START Data provided

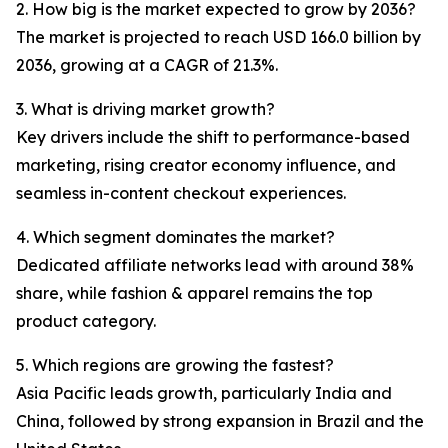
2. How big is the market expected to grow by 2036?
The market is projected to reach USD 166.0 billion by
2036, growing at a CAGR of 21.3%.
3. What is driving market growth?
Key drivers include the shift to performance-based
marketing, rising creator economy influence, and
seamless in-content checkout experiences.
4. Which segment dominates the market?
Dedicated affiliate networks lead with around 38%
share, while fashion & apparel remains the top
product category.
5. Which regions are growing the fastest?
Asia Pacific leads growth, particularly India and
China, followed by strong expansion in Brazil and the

END Data provided
START Data provided

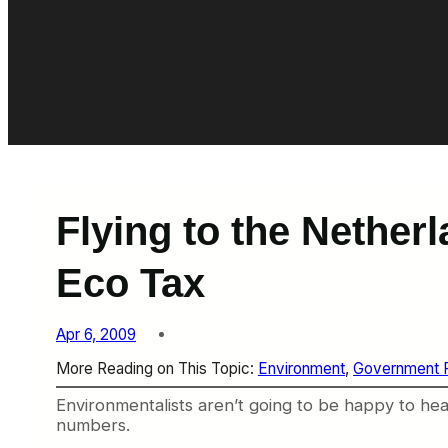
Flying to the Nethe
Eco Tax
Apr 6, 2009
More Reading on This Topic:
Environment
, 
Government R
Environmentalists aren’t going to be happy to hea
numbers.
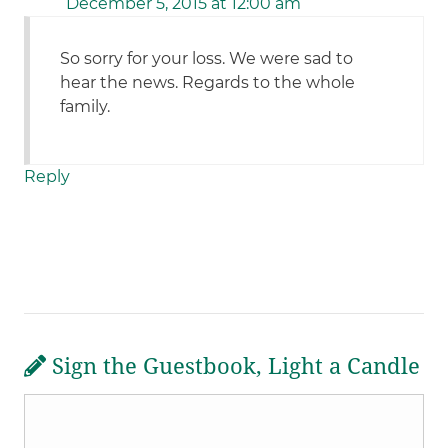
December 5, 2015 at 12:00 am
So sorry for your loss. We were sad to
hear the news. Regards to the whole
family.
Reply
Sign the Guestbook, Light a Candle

END Data provided
START Data provided

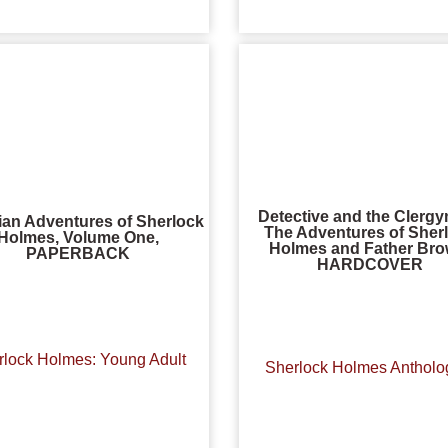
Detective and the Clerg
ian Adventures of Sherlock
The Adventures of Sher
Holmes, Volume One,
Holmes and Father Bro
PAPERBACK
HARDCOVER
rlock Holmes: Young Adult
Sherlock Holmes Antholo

END Data provided

-- Exercise aim --
All lines in the data above from the one with "marketing, rising creator" through the one with "China, followed by" must be repeated exactly, and no others.

-- Solution to this exercise --
marketing, rising creator economy influence, and
seamless in-content checkout experiences.
4. Which segment dominates the market?
Dedicated affiliate networks lead with around 38%
share, while fashion & apparel remains the top
product category.
5. Which regions are growing the fastest?
Asia Pacific leads growth, particularly India and
China, followed by strong expansion in Brazil and the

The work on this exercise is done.